I got the impression you both believe that my dad’s preaching is balanced, and that all the other issues are things people have simply tacked onto the list to make it longer. I believe that, and so do others I’ve spoken to. If it’s true that there’s something wrong with the way people hear God’s word, and if it’s true that the spiritually immature are holding the church back (and it’s biblical to say that some people are responsible for their immaturity—see Heb. 5:12-14), and if it’s true that people want “love” preached but don’t understand it or don’t live it, then maintaining the numbers, and giving folks what they want so they’ll stay, may just lead to stagnation. If people want the “abundant life”, but don’t want to hear the full counsel of the Word of God, can’t bring themselves to treat their pastor like a brother, and can’t abide teaching on the Holy Spirit and spiritual gifts, what does “abundant life” mean to them? Is it worth challenging people to meet the pastor halfway? Is the church in the hands of the Lord, or in the hands of man? Indeed, if all these things are problems, ongoing problems which go unaddressed, why would God bless A. with growth, especially numerical growth?

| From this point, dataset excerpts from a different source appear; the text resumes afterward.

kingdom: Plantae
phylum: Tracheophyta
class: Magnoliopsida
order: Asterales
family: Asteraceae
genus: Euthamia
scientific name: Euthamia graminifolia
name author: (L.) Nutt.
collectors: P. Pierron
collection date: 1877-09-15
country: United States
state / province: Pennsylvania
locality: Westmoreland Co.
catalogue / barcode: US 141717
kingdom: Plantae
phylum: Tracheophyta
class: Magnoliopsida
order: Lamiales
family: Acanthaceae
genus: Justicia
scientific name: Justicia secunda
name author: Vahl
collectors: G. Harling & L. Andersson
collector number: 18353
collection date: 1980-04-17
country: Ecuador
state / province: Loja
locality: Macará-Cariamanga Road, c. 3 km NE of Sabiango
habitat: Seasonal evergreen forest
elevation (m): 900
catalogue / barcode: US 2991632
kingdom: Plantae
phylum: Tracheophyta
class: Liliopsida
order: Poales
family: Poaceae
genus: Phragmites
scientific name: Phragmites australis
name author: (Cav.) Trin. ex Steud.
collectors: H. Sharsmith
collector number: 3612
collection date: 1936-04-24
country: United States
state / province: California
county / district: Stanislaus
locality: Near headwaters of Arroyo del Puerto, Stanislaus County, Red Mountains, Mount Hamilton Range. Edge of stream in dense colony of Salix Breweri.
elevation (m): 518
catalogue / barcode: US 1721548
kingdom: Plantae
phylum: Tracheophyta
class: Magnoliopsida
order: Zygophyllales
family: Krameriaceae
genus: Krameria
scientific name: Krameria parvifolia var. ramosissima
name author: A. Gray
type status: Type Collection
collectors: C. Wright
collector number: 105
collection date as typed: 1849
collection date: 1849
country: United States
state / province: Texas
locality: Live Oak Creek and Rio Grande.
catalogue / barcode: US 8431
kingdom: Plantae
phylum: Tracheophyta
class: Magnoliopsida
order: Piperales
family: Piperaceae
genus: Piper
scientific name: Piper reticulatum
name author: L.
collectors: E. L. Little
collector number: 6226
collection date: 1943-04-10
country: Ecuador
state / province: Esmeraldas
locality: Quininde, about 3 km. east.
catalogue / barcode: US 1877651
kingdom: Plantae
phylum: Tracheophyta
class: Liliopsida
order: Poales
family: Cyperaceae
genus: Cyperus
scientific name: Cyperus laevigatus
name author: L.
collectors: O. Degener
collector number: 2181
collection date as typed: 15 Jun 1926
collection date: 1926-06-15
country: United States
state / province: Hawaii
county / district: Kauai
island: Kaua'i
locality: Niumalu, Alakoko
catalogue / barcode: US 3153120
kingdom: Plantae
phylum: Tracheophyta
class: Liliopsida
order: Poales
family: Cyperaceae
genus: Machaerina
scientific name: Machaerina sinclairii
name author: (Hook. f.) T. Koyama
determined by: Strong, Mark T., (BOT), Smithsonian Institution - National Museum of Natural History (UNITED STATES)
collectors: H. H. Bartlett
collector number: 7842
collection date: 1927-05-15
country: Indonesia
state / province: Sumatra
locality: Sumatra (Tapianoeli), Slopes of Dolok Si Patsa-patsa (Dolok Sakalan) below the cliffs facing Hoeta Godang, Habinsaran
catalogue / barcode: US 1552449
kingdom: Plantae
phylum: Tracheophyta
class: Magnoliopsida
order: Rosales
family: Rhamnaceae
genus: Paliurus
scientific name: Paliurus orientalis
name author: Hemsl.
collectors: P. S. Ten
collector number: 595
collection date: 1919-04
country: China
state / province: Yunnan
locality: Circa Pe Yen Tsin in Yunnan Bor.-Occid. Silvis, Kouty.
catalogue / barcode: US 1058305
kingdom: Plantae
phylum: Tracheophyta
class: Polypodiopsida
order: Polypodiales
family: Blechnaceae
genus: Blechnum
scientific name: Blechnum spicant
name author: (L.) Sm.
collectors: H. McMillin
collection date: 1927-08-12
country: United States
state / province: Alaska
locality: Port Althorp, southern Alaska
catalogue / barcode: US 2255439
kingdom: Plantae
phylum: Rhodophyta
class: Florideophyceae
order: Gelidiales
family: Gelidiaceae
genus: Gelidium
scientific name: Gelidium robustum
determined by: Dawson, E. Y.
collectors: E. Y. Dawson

I know this can sound preachy, or like overkill, or could be things you’ve thought about already, and I know what you two are dealing with in the council room and outside of it—a lot of pressure and some very strong personalities, among other things. But at bottom, the biggest issue in this situation can be summarized like this: my dad is being told to change because people don’t like being told they may need to change. He’s supposed to repent of calling people to repent (if you buy the narrative—he hasn’t been hammering repentance—we hear the r-word much more in my church here!). Even if repentance is present in the preaching, it’s as a call to take our spiritual growth seriously in response to Christ’s love, and a promise that the Holy Spirit helps us to do that. It’s exhortation and encouragement, but I think plenty of believers just don’t like being reminded that they haven’t “arrived”, or that even though God does love us no matter what, He requires something of us—our lives should reflect Christ. That attitude doesn’t keep a church healthy—if they won’t hear it from one preacher who preaches the “trustworthy word as taught”, they won’t hear it from the next, especially if the church building itself doesn’t have the protection of the Holy Spirit.
I’m sorry to add to your burden, but I really felt I had to send these latest thoughts to you. I welcome your feedback if you have time, and in the meantime I’m praying for A., and for you and the rest of the council. May the Lord lead you by His Spirit.